- Born: Shawn Michael Miller March 23, 1982 (age 44) Troy, New York, U.S.

= Shawn Miller (boxer) =

American boxer (born 1982)

Shawn Michael Miller (born March 23, 1982) is an American professional boxer. As an amateur, he went undefeated with a perfect record of 23-0.

==Background==
The Miller family has been in the boxing business for several generations. Miller's brother, Shannon Miller, is a retired professional heavyweight boxer who fought for many years. Shannon's record was 16-4, with 9 wins by knockout. Their father, Bob Miller, was a boxer until age 21, after which he went on to train other fighters, and promote for several big names in the sport. Together with his wife, Bob Miller promoted fights for Verno Philips, Lucian Bute, and even Mike Tyson.

==Early years==
Miller had his first match at age 11. He attended Troy High School, where he was an all-state performer in football, basketball, and baseball. He played football and baseball at Hudson Valley Community College, earning Northeast Football Conference Offensive Player of the Year honors in 2001 after recording 41 receptions for 611 yards and nine touchdowns.
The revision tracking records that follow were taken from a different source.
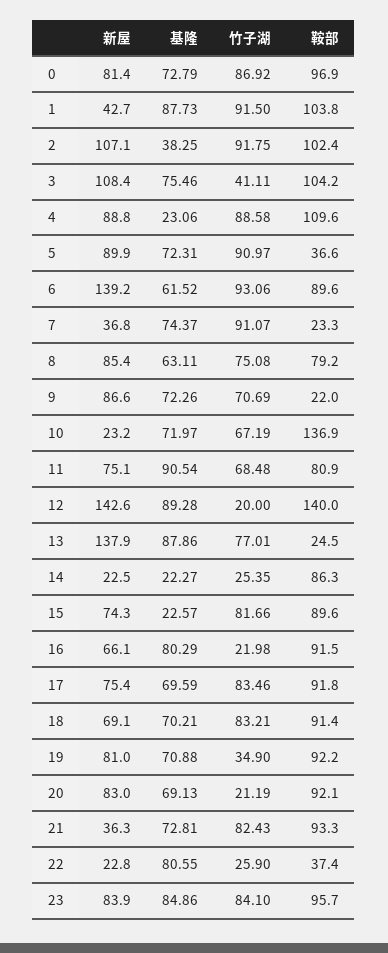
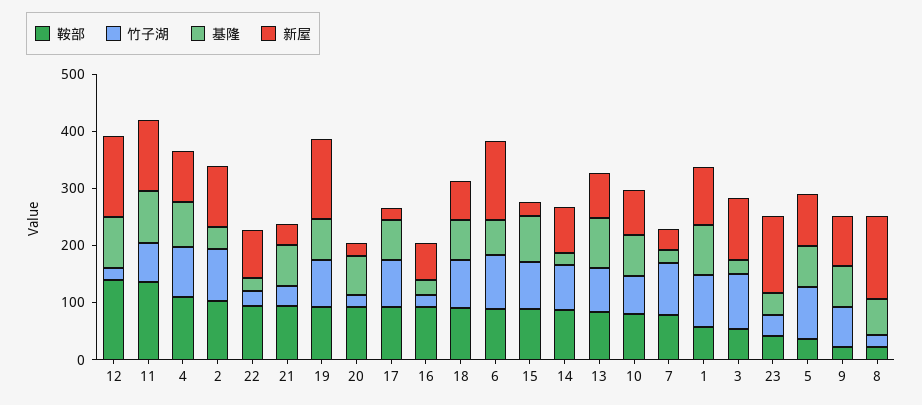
  {
    "新屋": {
-     "0": 81.4,
-     "1": 42.7,
+     "1": 100,
      "2": 107.1,
      "3": 108.4,
      "4": 88.8,
      "5": 89.9,
      "6": 139.2,
      "7": 36.8,
-     "8": 85.4,
+     "8": 140,
      "9": 86.6,
-     "10": 23.2,
+     "10": 80,
-     "11": 75.1,
+     "11": 120,
      "12": 142.6,
-     "13": 137.9,
+     "13": 80,
-     "14": 22.5,
+     "14": 80,
-     "15": 74.3,
+     "15": 20,
      "16": 66.1,
-     "17": 75.4,
+     "17": 20,
      "18": 69.1,
-     "19": 81,
+     "19": 140,
-     "20": 83,
+     "20": 20,
      "21": 36.3,
-     "22": 22.8,
+     "22": 80,
-     "23": 83.9
+     "23": 140
    },
    "基隆": {
-     "0": 72.79,
      "1": 87.73,
      "2": 38.25,
-     "3": 75.46,
+     "3": 20,
-     "4": 23.06,
+     "4": 80,
      "5": 72.31,
      "6": 61.52,
-     "7": 74.37,
+     "7": 20,
      "8": 63.11,
      "9": 72.26,
      "10": 71.97,
      "11": 90.54,
      "12": 89.28,
      "13": 87.86,
      "14": 22.27,
-     "15": 22.57,
+     "15": 80,
-     "16": 80.29,
+     "16": 20,
      "17": 69.59,
      "18": 70.21,
      "19": 70.88,
      "20": 69.13,
      "21": 72.81,
-     "22": 80.55,
+     "22": 20,
-     "23": 84.86
+     "23": 40
    },
    "竹子湖": {
-     "0": 86.92,
      "1": 91.5,
      "2": 91.75,
-     "3": 41.11,
+     "3": 100,
      "4": 88.58,
      "5": 90.97,
      "6": 93.06,
      "7": 91.07,
-     "8": 75.08,
+     "8": 20,
      "9": 70.69,
      "10": 67.19,
      "11": 68.48,
      "12": 20,
      "13": 77.01,
-     "14": 25.35,
+     "14": 80,
      "15": 81.66,
      "16": 21.98,
      "17": 83.46,
      "18": 83.21,
-     "19": 34.9,
+     "19": 80,
      "20": 21.19,
-     "21": 82.43,
+     "21": 40,
      "22": 25.9,
-     "23": 84.1
+     "23": 40
    },
    "鞍部": {
-     "0": 96.9,
-     "1": 103.8,
+     "1": 60,
      "2": 102.4,
-     "3": 104.2,
+     "3": 60,
      "4": 109.6,
      "5": 36.6,
      "6": 89.6,
-     "7": 23.3,
+     "7": 80,
-     "8": 79.2,
+     "8": 20,
      "9": 22,
-     "10": 136.9,
+     "10": 80,
-     "11": 80.9,
+     "11": 140,
      "12": 140,
-     "13": 24.5,
+     "13": 80,
      "14": 86.3,
      "15": 89.6,
      "16": 91.5,
      "17": 91.8,
      "18": 91.4,
      "19": 92.2,
      "20": 92.1,
      "21": 93.3,
-     "22": 37.4,
+     "22": 100,
-     "23": 95.7
+     "23": 40
    }
  }

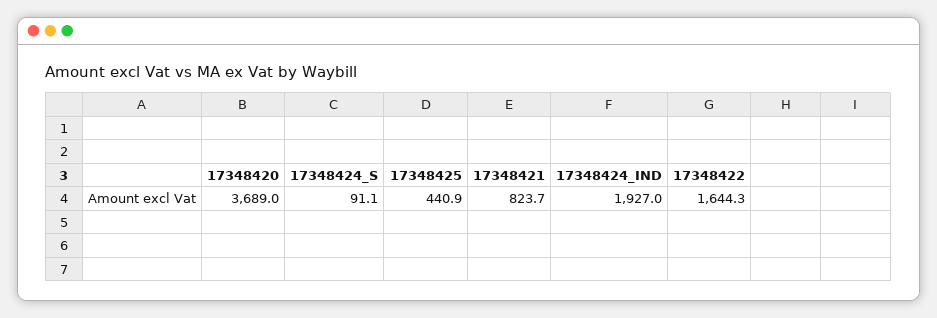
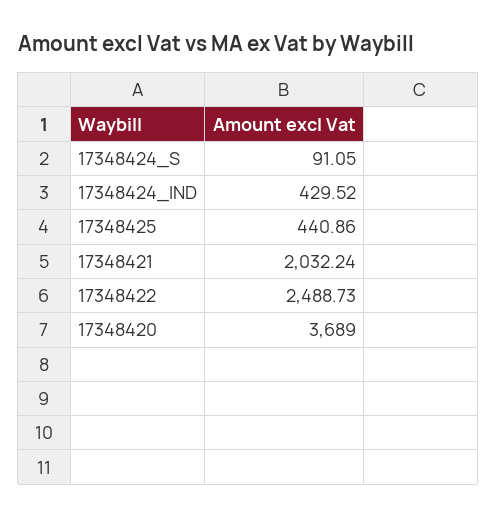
  {
    "17348420": 3689,
    "17348424_S": 91.05,
    "17348425": 440.86,
-   "17348421": 823.7,
+   "17348421": 2032.24,
-   "17348424_IND": 1927,
+   "17348424_IND": 429.52,
-   "17348422": 1644.3
+   "17348422": 2488.73
  }

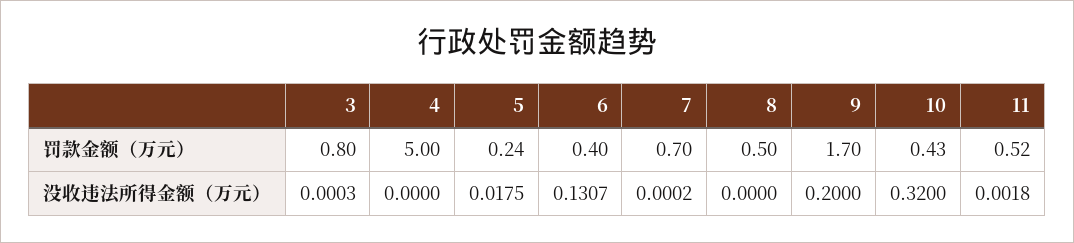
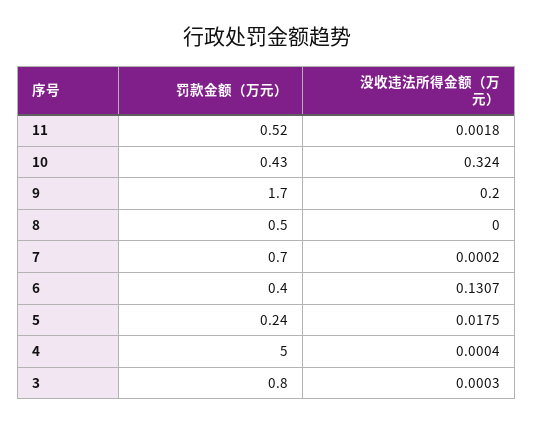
  {
    "3": {
      "罚款金额（万元）": 0.8,
      "没收违法所得金额（万元）": 0.0003
    },
    "4": {
      "罚款金额（万元）": 5,
-     "没收违法所得金额（万元）": 0
+     "没收违法所得金额（万元）": 0.0004
    },
    "5": {
      "罚款金额（万元）": 0.24,
      "没收违法所得金额（万元）": 0.0175
    },
    "6": {
      "罚款金额（万元）": 0.4,
      "没收违法所得金额（万元）": 0.1307
    },
    "7": {
      "罚款金额（万元）": 0.7,
      "没收违法所得金额（万元）": 0.0002
    },
    "8": {
      "罚款金额（万元）": 0.5,
      "没收违法所得金额（万元）": 0
    },
    "9": {
      "罚款金额（万元）": 1.7,
      "没收违法所得金额（万元）": 0.2
    },
    "10": {
      "罚款金额（万元）": 0.43,
-     "没收违法所得金额（万元）": 0.32
+     "没收违法所得金额（万元）": 0.324
    },
    "11": {
      "罚款金额（万元）": 0.52,
      "没收违法所得金额（万元）": 0.0018
    }
  }

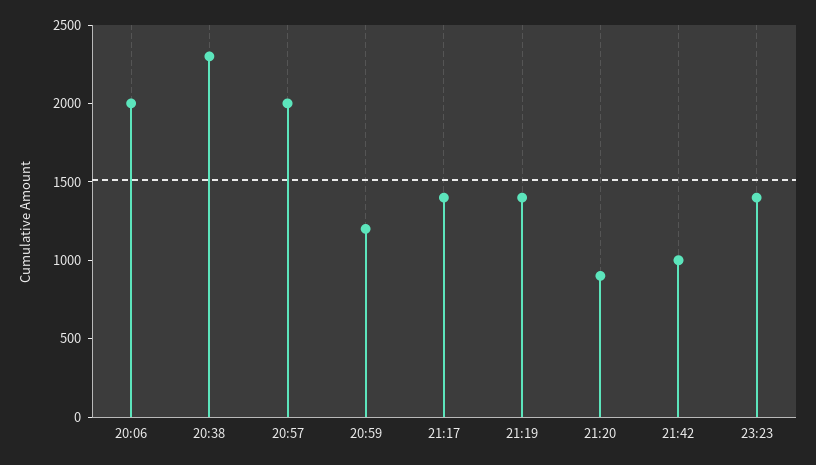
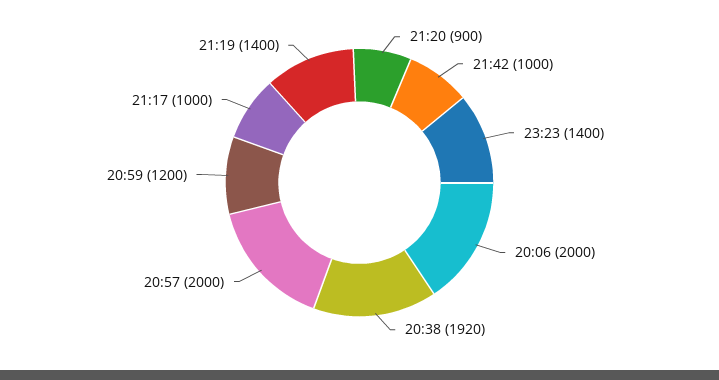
  {
    "20:06": 2000,
-   "20:38": 2300,
+   "20:38": 1920,
    "20:57": 2000,
    "20:59": 1200,
-   "21:17": 1400,
+   "21:17": 1000,
    "21:19": 1400,
    "21:20": 900,
    "21:42": 1000,
    "23:23": 1400
  }

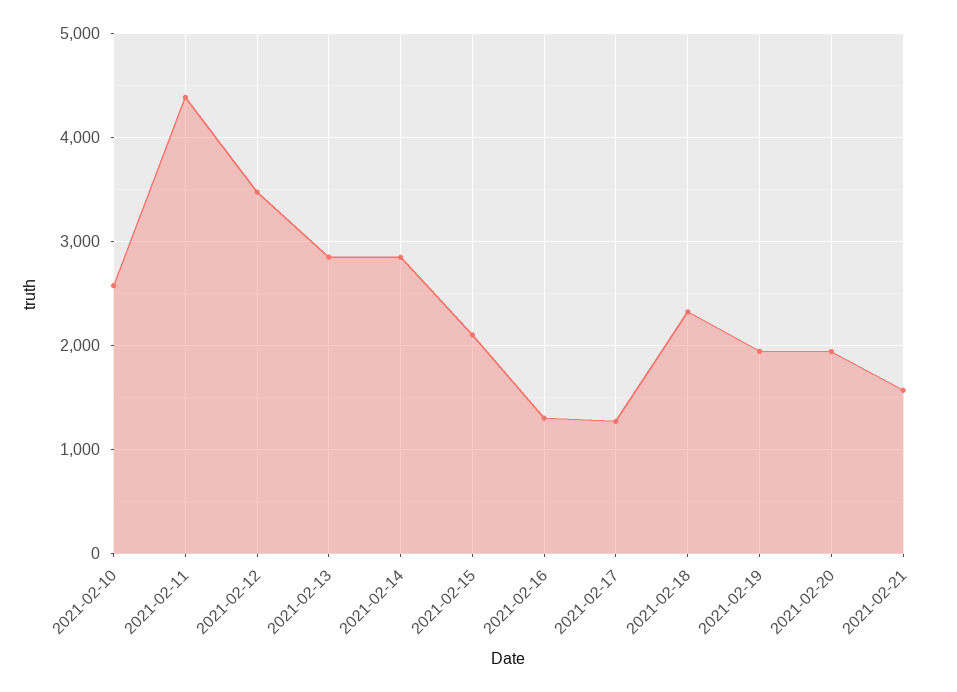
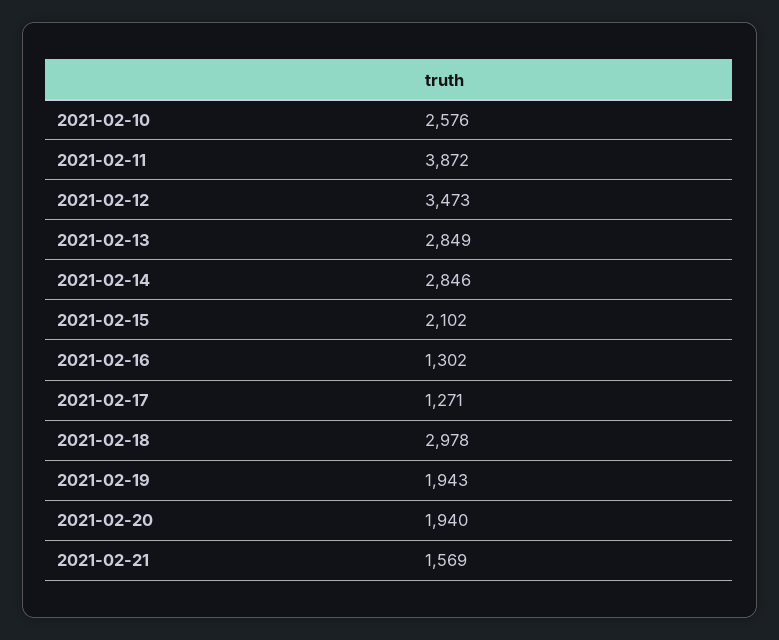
  {
    "2021-02-10": 2576,
-   "2021-02-11": 4400,
+   "2021-02-11": 3872,
    "2021-02-12": 3473,
    "2021-02-13": 2849,
    "2021-02-14": 2846,
    "2021-02-15": 2102,
    "2021-02-16": 1302,
    "2021-02-17": 1271,
-   "2021-02-18": 2300,
+   "2021-02-18": 2978,
    "2021-02-19": 1943,
    "2021-02-20": 1940,
    "2021-02-21": 1569
  }

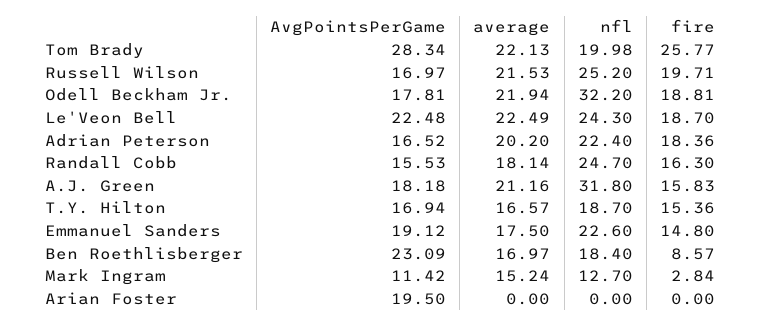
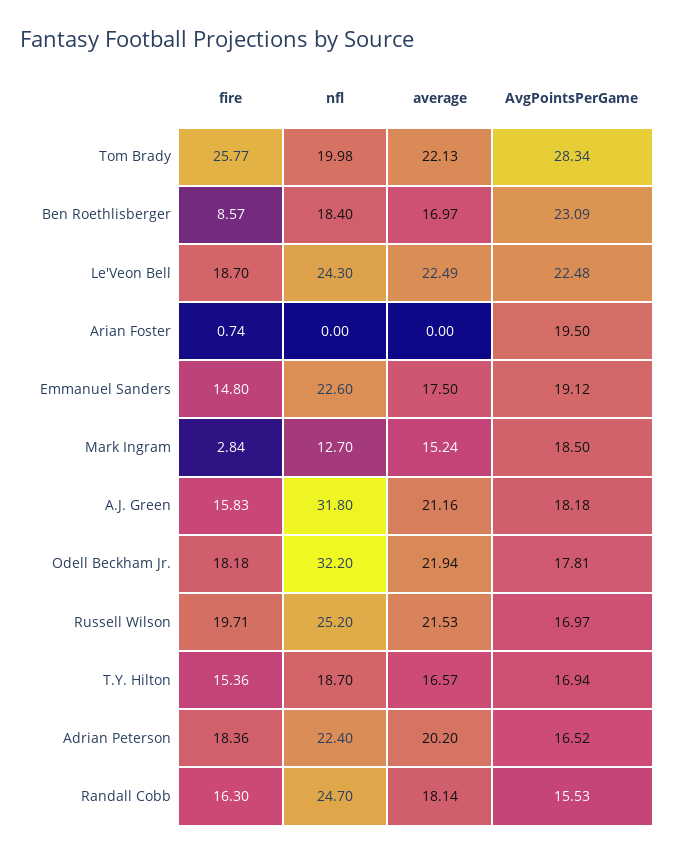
  {
    "AvgPointsPerGame": {
      "Tom Brady": 28.34,
      "Russell Wilson": 16.97,
      "Odell Beckham Jr.": 17.81,
      "Le'Veon Bell": 22.48,
      "Adrian Peterson": 16.52,
      "Randall Cobb": 15.53,
      "A.J. Green": 18.18,
      "T.Y. Hilton": 16.94,
      "Emmanuel Sanders": 19.12,
      "Ben Roethlisberger": 23.09,
-     "Mark Ingram": 11.42,
+     "Mark Ingram": 18.5,
      "Arian Foster": 19.5
    },
    "average": {
      "Tom Brady": 22.13,
      "Russell Wilson": 21.53,
      "Odell Beckham Jr.": 21.94,
      "Le'Veon Bell": 22.49,
      "Adrian Peterson": 20.2,
      "Randall Cobb": 18.14,
      "A.J. Green": 21.16,
      "T.Y. Hilton": 16.57,
      "Emmanuel Sanders": 17.5,
      "Ben Roethlisberger": 16.97,
      "Mark Ingram": 15.24,
      "Arian Foster": 0
    },
    "nfl": {
      "Tom Brady": 19.98,
      "Russell Wilson": 25.2,
      "Odell Beckham Jr.": 32.2,
      "Le'Veon Bell": 24.3,
      "Adrian Peterson": 22.4,
      "Randall Cobb": 24.7,
      "A.J. Green": 31.8,
      "T.Y. Hilton": 18.7,
      "Emmanuel Sanders": 22.6,
      "Ben Roethlisberger": 18.4,
      "Mark Ingram": 12.7,
      "Arian Foster": 0
    },
    "fire": {
      "Tom Brady": 25.77,
      "Russell Wilson": 19.71,
-     "Odell Beckham Jr.": 18.81,
+     "Odell Beckham Jr.": 18.18,
      "Le'Veon Bell": 18.7,
      "Adrian Peterson": 18.36,
      "Randall Cobb": 16.3,
      "A.J. Green": 15.83,
      "T.Y. Hilton": 15.36,
      "Emmanuel Sanders": 14.8,
      "Ben Roethlisberger": 8.57,
      "Mark Ingram": 2.84,
-     "Arian Foster": 0
+     "Arian Foster": 0.74
    }
  }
From there, he played two games for the University at Albany football team before injuring his knee. He finally transferred to the West Virginia University, where he played both football and baseball. He injured his elbow during a pre-draft workout, derailing his professional baseball career. Instead, Miller played professional arena football for three years with the Albany Conquest.

==Professional career==
Miller started his professional boxing career in 2009.